I couldn't let the end of the month go by without getting out for one last visit to a couple of little streams that are relatively nearby. Unfortunately, the only streams that can be fished for the next month and a half are the Class 1, which puts a damper on the search for wild trout. While I'm sure that I will visit some Class 1 streams during the restricted period, all other stream walks will be of the scouting variety. Today I went back to my recently posted stream to see if the rain and snow melt had brought any of its residents to life. The answer was an unequivocal no. Rather than return home discouraged I went to a nearby stream, most of which I had never seen. While I saw a number a great looking pools and riffles, nothing responded to the flies that I drifted downstream. In spite of the lack of luck finding any fish, on my way back to the truck I decided to fish a section that I had skipped on my way upstream. I was more that surprised when the brown trout pictured below came up from behind the Picket Pin I was slowly retrieving and nailed it on its second attempt. It is very unlikely that this stream receives any stocked fish. A few of my DEP fisheries friends looked at the photo and all thought that this was in fact a wild fish. A very nice way to end month.

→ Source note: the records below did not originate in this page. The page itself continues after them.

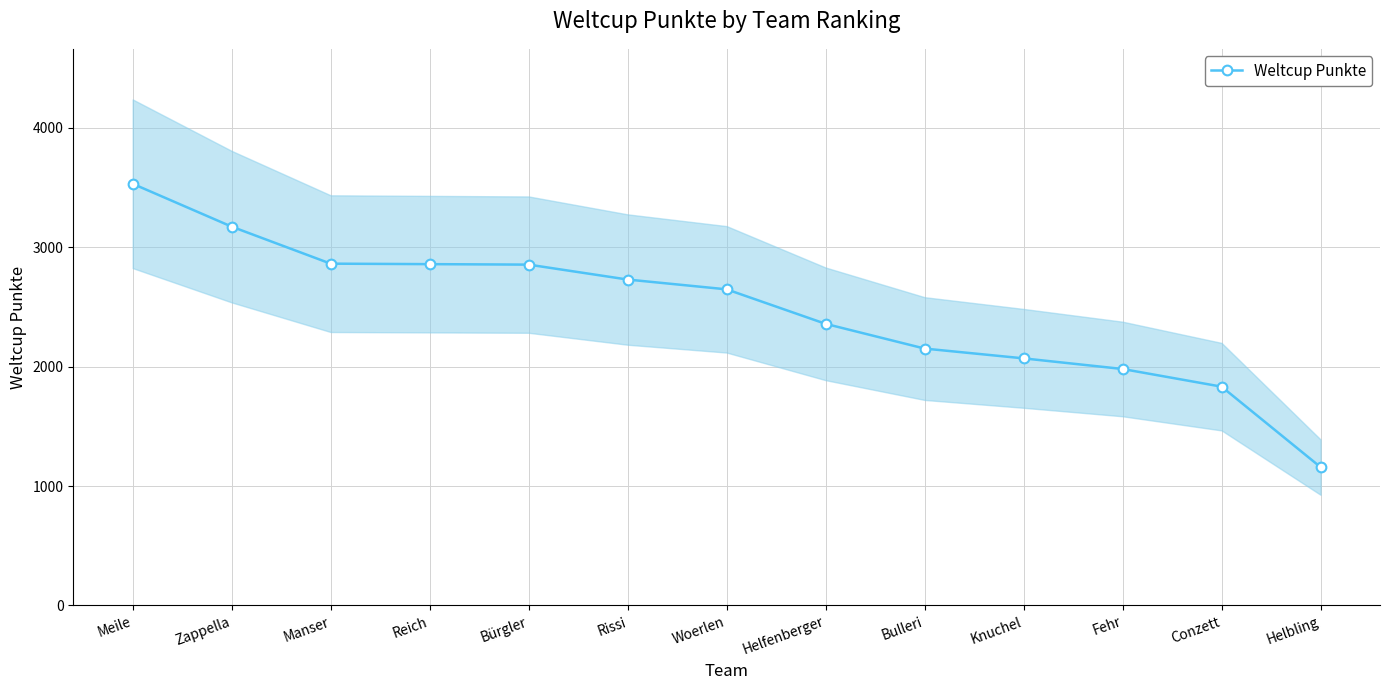

True or false: the data has more than 2 interior local peaks.

False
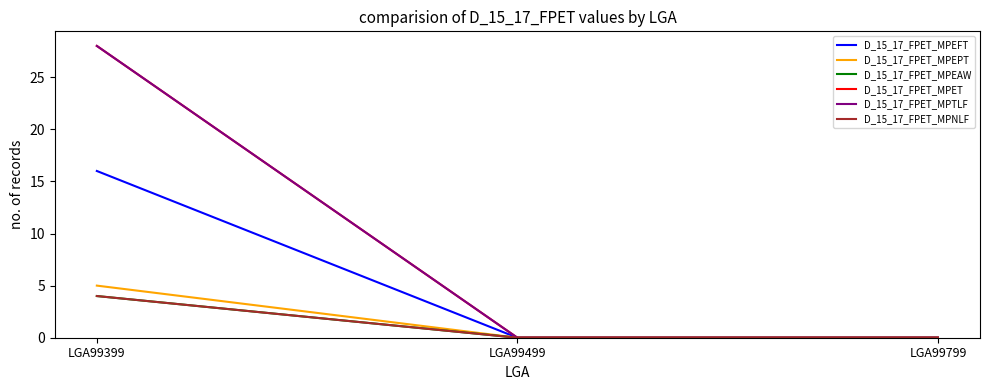

At which category does the chart reach its peak across all series?

LGA99399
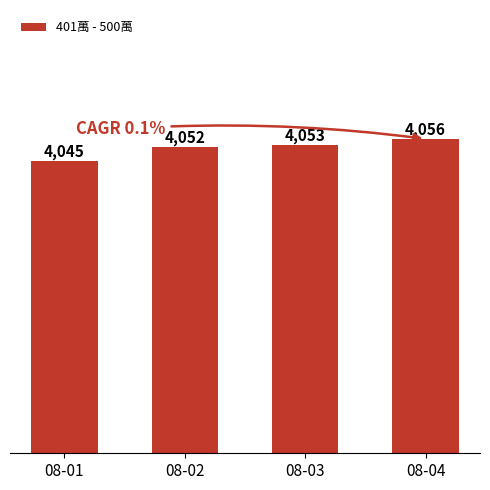

What is the change in value from 08-03 to 08-04?

+3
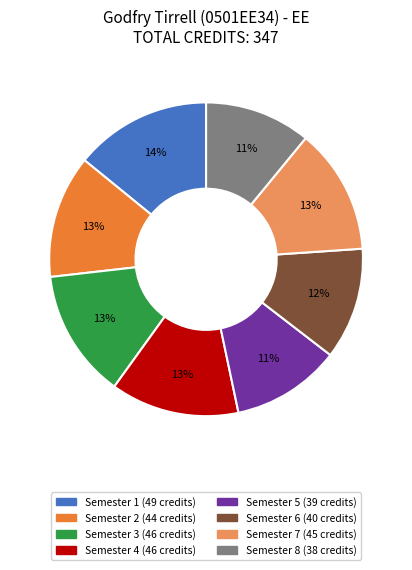

Do Semester 4 and Semester 3 together represent more than half of the pie?

No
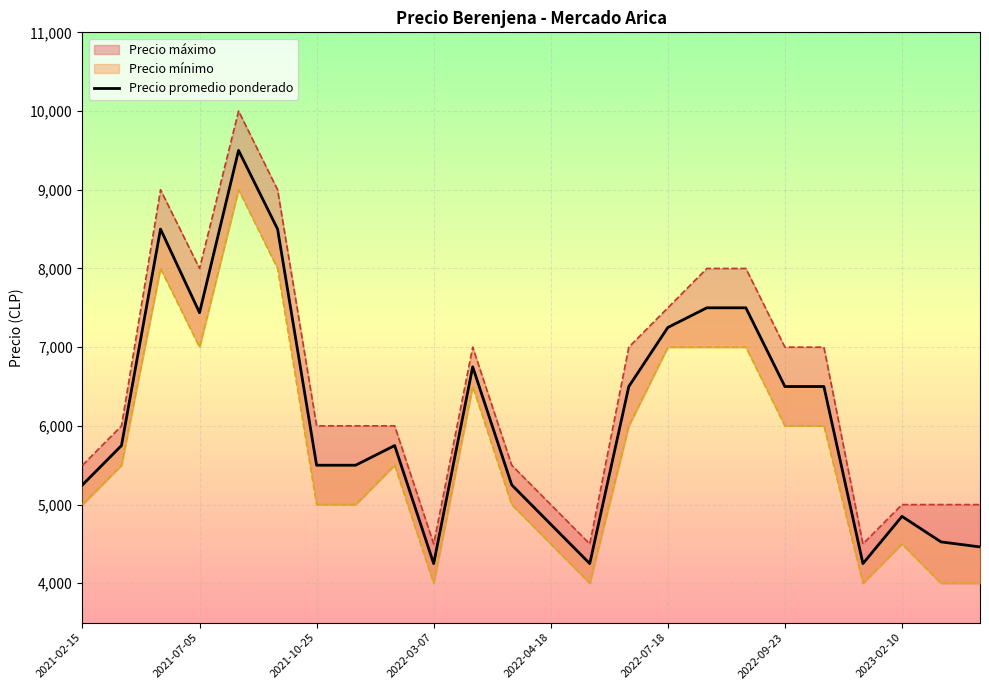

At which category does the chart reach its minimum across all series?

2022-03-07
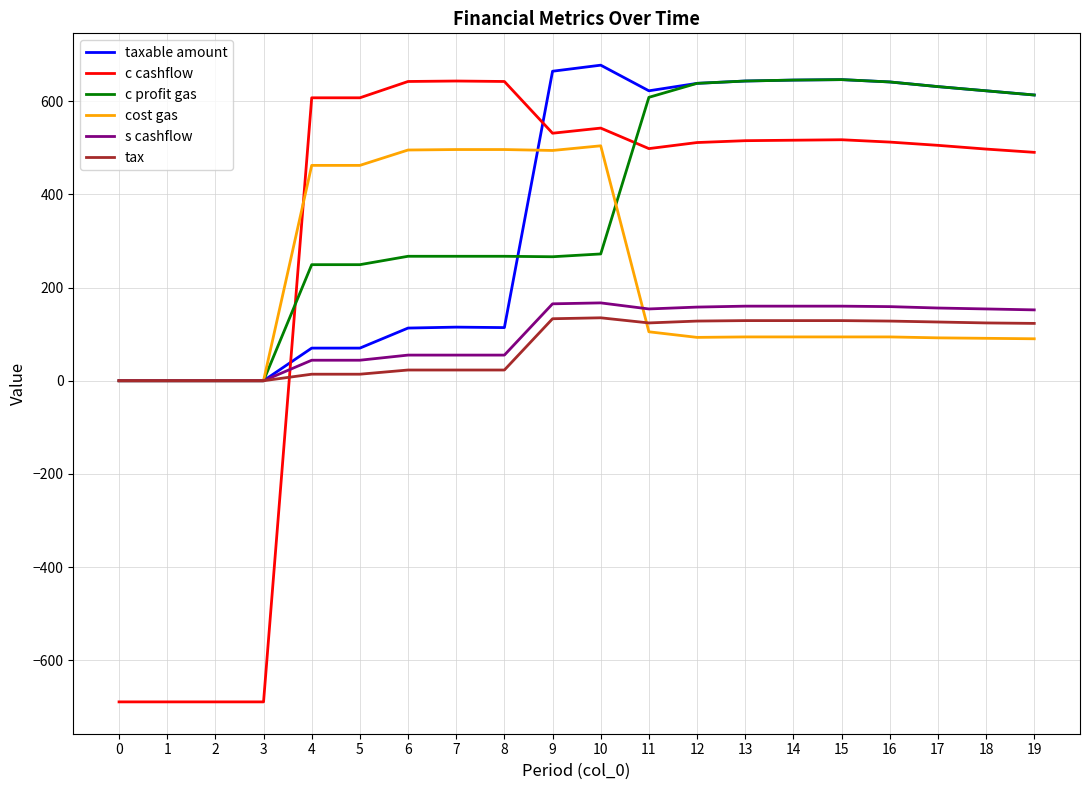

Which series ends up on top after the final intersection of taxable amount and c cashflow?

taxable amount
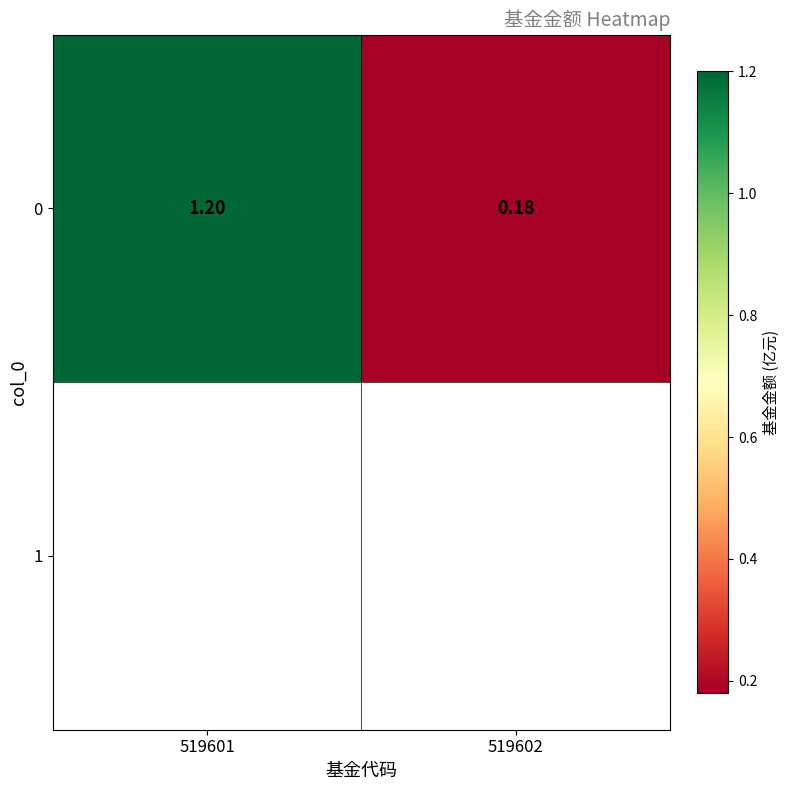

The chart shows a value of 0.2 at 519602. True or false?

True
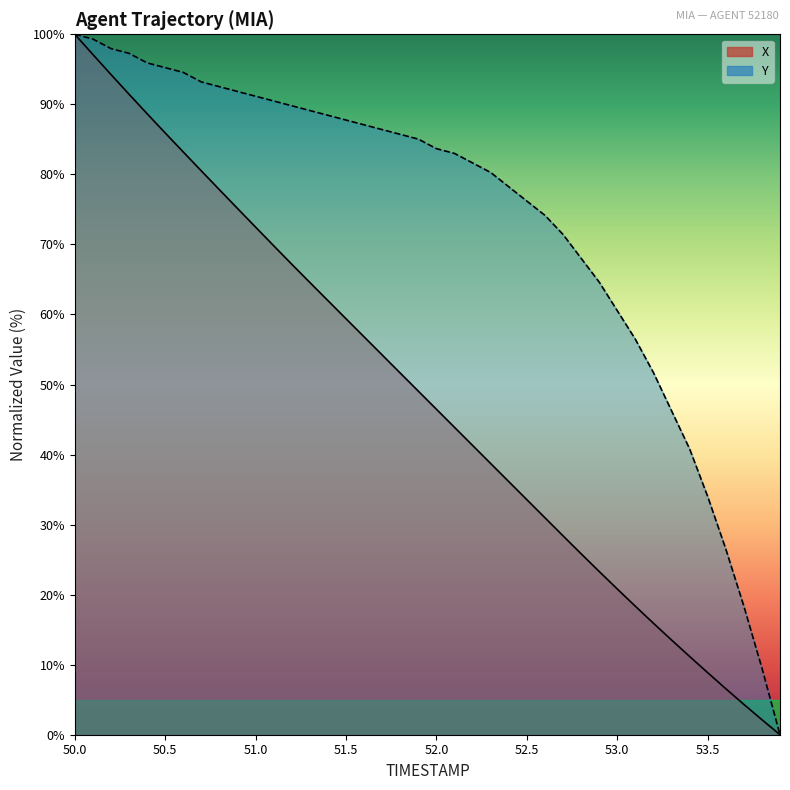

Does the chart have visible grid lines?

No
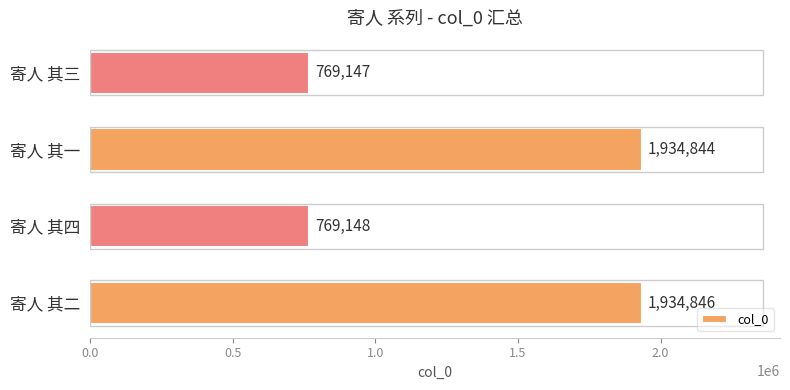

What is the difference between the second highest and second lowest values?

1165696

Wednesday, February 6, 2013
This time the stream was running very clear. I believe that I caught the same fish from my first post on this stream. Initially it hit a GO2 hare's ear nymph (a pattern by Rick Takahashi) but fell off quickly. Because it was kind of a tricky drift I opted to try a dry fly and see if it would react. I tied on a variation of the Hemingway caddis (black body and med dun hackle) and darned if it didn't take it just as I started to retrieve it at the end of the drift. Although I saw a couple more fish, this one was the only catch of the day. I definitely can't complain.